Style and Technique

(Comprehensive Guide to Short Stories, Critical Edition)

As might be expected from a writer who announces that “a page could be dense in various ways,” the style of “The Aeroplanes at Brescia” is one that challenges the reader. On the one hand, Davenport uses similes and metaphors often, and in this way he helps the reader visualize unfamiliar objects. Such, for example, occurs when he describes Bleriot flying “around them like an enormous bee.” Conversely, Davenport’s numerous passing allusions to figures as diverse as the Goncourt brothers, Alfred Lowry, and the Roman poet Cinna require the reader to pause to consider their implications. It is important to note that these allusions encapsulate individuals from a wide variety of historical and cultural contexts, and thus Davenport brings many disparate epochs together. In essence, he is conflating time and space as the architecture of Brescia seems to do.
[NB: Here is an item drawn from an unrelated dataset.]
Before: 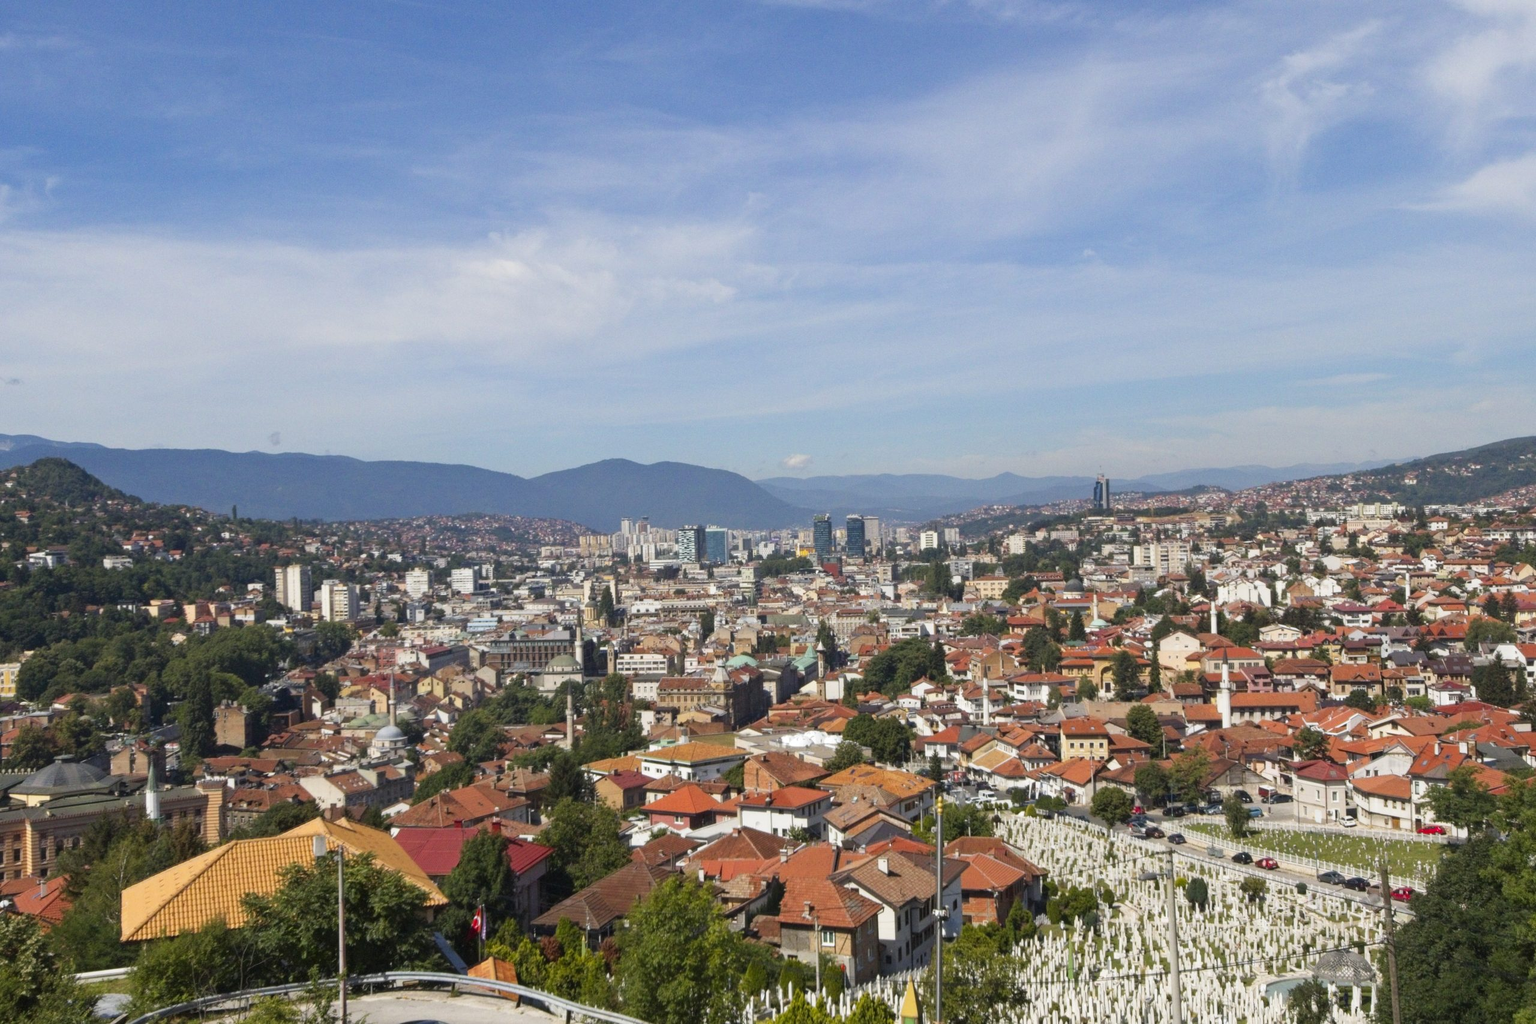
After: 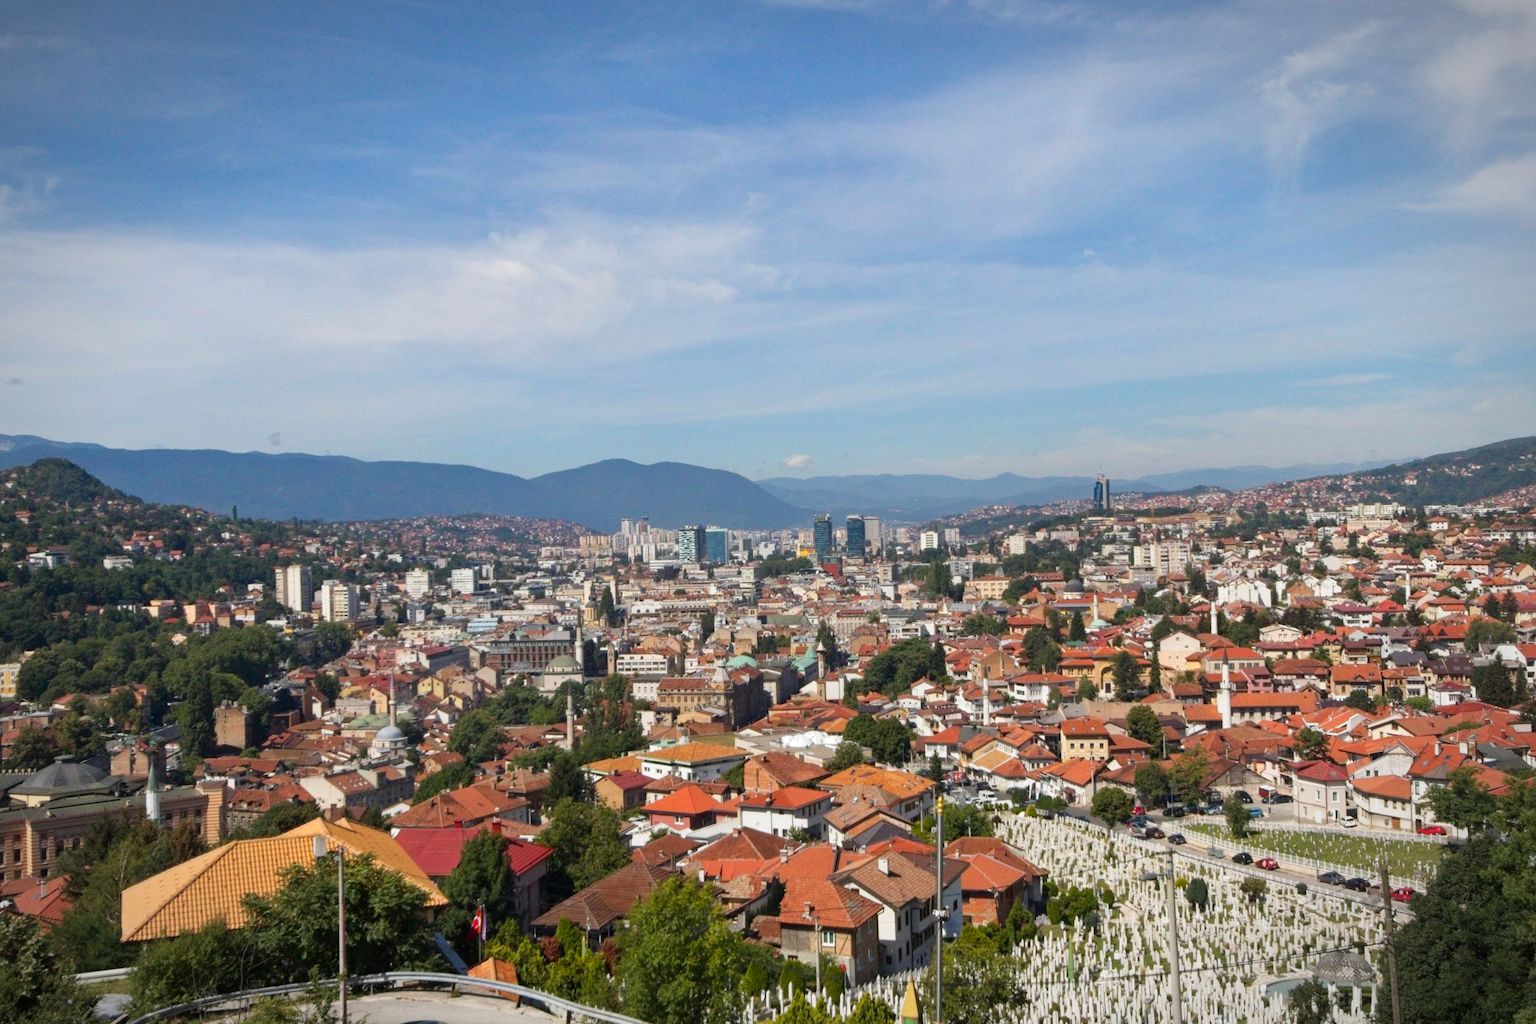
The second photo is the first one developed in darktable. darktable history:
vignetting: fall-off start 86.67%, brightness -0.401, saturation -0.296, automatic ratio true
The reader, then, is invited to perform an imaginative act that links him with the writer. The surreal images of life in Brescia, combined with Kafka’s dreams and thoughts, begin to make sense when the careful reader correlates these ideas and facts in new ways. The main theme—how an imaginative individual is able to survive in a culture based on technology—only gradually surfaces, from Kafka’s daydreams and nightmares, as the central concern of the story. Davenport’s answer is optimistic but conditional: The legacy of the past and the technology of the present must be combined in new, imaginative ways.